• Required task 1: In the PostgreSQL description below, list every database feature named in the clause that begins "has updateable views".

• Given passage:
════════
OFFICIAL REPOUpdated 2 days, 21 hours ago


The PostgreSQL object-relational database system provides reliability and data integrity.

Supported tags and respective Dockerfile links

For more information about this image and its history, please see the relevant manifest file (library/postgres) in the docker-library/official-images GitHub repo.

What is PostgreSQL?

PostgreSQL, often simply “Postgres”, is an object-relational database management system (ORDBMS) with an emphasis on extensibility and standards-compliance. As a database server, its primary function is to store data, securely and supporting best practices, and retrieve it later, as requested by other software applications, be it those on the same computer or those running on another computer across a network (including the Internet). It can handle workloads ranging from small single-machine applications to large Internet-facing applications with many concurrent users. Recent versions also provide replication of the database itself for security and scalability.

PostgreSQL implements the majority of the SQL:2011 standard, is ACID-compliant and transactional (including most DDL statements) avoiding locking issues using multiversion concurrency control (MVCC), provides immunity to dirty reads and full serializability; handles complex SQL queries using many indexing methods that are not available in other databases; has updateable views and materialized views, triggers, foreign keys; supports functions and stored procedures, and other expandability, and has a large number of extensions written by third parties. In addition to the possibility of working with the major proprietary and open source databases, PostgreSQL supports migration from them, by its extensive standard SQL support and available migration tools. And if proprietary extensions had been used, by its extensibility that can emulate many through some built-in and third-party open source compatibility extensions, such as for Oracle.
════════
• Record set:

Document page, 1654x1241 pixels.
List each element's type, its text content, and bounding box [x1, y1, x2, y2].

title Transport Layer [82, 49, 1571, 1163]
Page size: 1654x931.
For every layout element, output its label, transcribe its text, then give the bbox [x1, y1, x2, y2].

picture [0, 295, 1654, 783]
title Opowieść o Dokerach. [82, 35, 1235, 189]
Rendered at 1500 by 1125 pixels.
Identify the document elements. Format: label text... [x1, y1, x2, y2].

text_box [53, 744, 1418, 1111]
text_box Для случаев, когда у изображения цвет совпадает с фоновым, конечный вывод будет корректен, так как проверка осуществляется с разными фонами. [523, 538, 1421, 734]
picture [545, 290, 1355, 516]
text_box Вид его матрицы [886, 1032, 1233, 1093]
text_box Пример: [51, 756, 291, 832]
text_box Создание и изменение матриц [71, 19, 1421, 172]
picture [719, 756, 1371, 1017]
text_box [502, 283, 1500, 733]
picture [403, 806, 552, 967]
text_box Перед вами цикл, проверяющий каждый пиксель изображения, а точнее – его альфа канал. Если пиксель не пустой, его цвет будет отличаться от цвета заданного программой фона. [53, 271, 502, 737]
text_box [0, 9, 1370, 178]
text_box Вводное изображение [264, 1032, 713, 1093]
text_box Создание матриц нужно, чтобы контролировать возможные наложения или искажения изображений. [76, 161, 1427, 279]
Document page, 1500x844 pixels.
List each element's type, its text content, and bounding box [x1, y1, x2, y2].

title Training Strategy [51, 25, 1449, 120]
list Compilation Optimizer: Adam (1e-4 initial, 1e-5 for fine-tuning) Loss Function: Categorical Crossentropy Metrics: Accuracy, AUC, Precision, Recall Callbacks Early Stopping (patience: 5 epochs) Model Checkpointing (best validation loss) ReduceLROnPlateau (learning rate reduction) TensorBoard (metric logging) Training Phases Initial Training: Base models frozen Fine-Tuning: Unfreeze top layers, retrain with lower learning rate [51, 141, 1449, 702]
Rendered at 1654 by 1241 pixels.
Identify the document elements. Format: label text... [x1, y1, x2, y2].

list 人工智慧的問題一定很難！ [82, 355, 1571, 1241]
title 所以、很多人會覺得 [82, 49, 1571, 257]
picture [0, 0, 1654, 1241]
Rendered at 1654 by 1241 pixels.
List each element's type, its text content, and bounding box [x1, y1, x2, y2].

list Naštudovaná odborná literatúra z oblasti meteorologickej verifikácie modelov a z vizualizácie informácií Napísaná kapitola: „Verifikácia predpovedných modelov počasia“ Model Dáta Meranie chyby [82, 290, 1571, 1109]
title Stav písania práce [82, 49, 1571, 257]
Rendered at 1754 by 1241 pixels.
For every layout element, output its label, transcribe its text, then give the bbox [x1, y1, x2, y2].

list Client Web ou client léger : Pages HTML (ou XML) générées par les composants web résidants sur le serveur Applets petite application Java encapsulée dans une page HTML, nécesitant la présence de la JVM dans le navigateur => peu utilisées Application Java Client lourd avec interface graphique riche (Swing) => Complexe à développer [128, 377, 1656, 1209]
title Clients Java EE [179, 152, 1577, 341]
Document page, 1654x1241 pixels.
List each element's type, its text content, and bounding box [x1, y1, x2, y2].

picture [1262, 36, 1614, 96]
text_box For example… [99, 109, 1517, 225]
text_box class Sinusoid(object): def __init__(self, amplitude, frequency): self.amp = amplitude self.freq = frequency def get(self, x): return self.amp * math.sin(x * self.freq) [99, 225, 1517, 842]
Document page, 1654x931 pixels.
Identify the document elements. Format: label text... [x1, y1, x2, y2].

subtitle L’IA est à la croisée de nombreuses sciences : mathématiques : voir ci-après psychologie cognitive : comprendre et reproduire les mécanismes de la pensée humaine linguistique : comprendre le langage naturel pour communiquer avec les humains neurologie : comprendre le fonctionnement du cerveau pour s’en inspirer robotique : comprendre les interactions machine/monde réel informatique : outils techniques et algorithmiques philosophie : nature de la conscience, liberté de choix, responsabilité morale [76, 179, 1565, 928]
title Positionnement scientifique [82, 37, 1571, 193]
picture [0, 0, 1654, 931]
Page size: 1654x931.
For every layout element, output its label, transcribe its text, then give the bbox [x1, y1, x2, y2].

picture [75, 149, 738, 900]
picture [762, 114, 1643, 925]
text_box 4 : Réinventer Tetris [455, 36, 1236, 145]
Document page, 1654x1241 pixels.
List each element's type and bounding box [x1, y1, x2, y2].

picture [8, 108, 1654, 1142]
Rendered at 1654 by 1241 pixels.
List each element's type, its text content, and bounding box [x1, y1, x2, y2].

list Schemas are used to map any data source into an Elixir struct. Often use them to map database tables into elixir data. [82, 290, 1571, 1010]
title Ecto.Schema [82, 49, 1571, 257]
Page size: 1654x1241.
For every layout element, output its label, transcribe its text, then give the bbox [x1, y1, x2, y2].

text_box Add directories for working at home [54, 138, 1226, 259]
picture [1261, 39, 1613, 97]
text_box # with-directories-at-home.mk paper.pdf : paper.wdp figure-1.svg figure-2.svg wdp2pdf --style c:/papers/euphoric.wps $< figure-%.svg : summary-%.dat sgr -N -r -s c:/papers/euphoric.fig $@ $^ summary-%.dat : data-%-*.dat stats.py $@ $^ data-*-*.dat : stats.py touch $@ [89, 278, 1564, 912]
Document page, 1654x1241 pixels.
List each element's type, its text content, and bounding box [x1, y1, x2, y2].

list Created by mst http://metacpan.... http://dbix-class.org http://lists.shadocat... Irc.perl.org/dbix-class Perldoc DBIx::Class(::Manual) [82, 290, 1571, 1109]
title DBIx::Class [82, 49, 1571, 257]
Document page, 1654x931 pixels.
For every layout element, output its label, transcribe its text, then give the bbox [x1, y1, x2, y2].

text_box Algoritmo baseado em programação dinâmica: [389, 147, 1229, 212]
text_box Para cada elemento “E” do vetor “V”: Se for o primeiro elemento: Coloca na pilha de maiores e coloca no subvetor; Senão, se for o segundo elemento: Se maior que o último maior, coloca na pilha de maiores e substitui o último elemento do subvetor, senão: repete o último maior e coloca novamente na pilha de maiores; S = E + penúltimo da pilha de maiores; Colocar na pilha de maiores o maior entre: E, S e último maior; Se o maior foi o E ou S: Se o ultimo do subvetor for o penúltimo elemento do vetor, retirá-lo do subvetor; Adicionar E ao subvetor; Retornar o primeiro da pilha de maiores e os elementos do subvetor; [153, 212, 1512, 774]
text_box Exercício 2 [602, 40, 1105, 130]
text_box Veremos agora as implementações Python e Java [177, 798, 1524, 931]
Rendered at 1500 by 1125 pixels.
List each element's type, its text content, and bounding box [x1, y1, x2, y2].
════════
• Required task 2: Rewrite the portion of the records from the line containing "Rendered at 1754 by 1241 pixels." through the line containing "picture [8, 108, 1654, 1142]" as a numbered list, omitting blank lines.

• Full output 1:
- updateable views
- materialized views
- triggers
- foreign keys

• Full output 2:
1. Rendered at 1754 by 1241 pixels.
2. For every layout element, output its label, transcribe its text, then give the bbox [x1, y1, x2, y2].
3. list Client Web ou client léger : Pages HTML (ou XML) générées par les composants web résidants sur le serveur Applets petite application Java encapsulée dans une page HTML, nécesitant la présence de la JVM dans le navigateur => peu utilisées Application Java Client lourd avec interface graphique riche (Swing) => Complexe à développer [128, 377, 1656, 1209]
4. title Clients Java EE [179, 152, 1577, 341]
5. Document page, 1654x1241 pixels.
6. List each element's type, its text content, and bounding box [x1, y1, x2, y2].
7. picture [1262, 36, 1614, 96]
8. text_box For example… [99, 109, 1517, 225]
9. text_box class Sinusoid(object): def __init__(self, amplitude, frequency): self.amp = amplitude self.freq = frequency def get(self, x): return self.amp * math.sin(x * self.freq) [99, 225, 1517, 842]
10. Document page, 1654x931 pixels.
11. Identify the document elements. Format: label text... [x1, y1, x2, y2].
12. subtitle L’IA est à la croisée de nombreuses sciences : mathématiques : voir ci-après psychologie cognitive : comprendre et reproduire les mécanismes de la pensée humaine linguistique : comprendre le langage naturel pour communiquer avec les humains neurologie : comprendre le fonctionnement du cerveau pour s’en inspirer robotique : comprendre les interactions machine/monde réel informatique : outils techniques et algorithmiques philosophie : nature de la conscience, liberté de choix, responsabilité morale [76, 179, 1565, 928]
13. title Positionnement scientifique [82, 37, 1571, 193]
14. picture [0, 0, 1654, 931]
15. Page size: 1654x931.
16. For every layout element, output its label, transcribe its text, then give the bbox [x1, y1, x2, y2].
17. picture [75, 149, 738, 900]
18. picture [762, 114, 1643, 925]
19. text_box 4 : Réinventer Tetris [455, 36, 1236, 145]
20. Document page, 1654x1241 pixels.
21. List each element's type and bounding box [x1, y1, x2, y2].
22. picture [8, 108, 1654, 1142]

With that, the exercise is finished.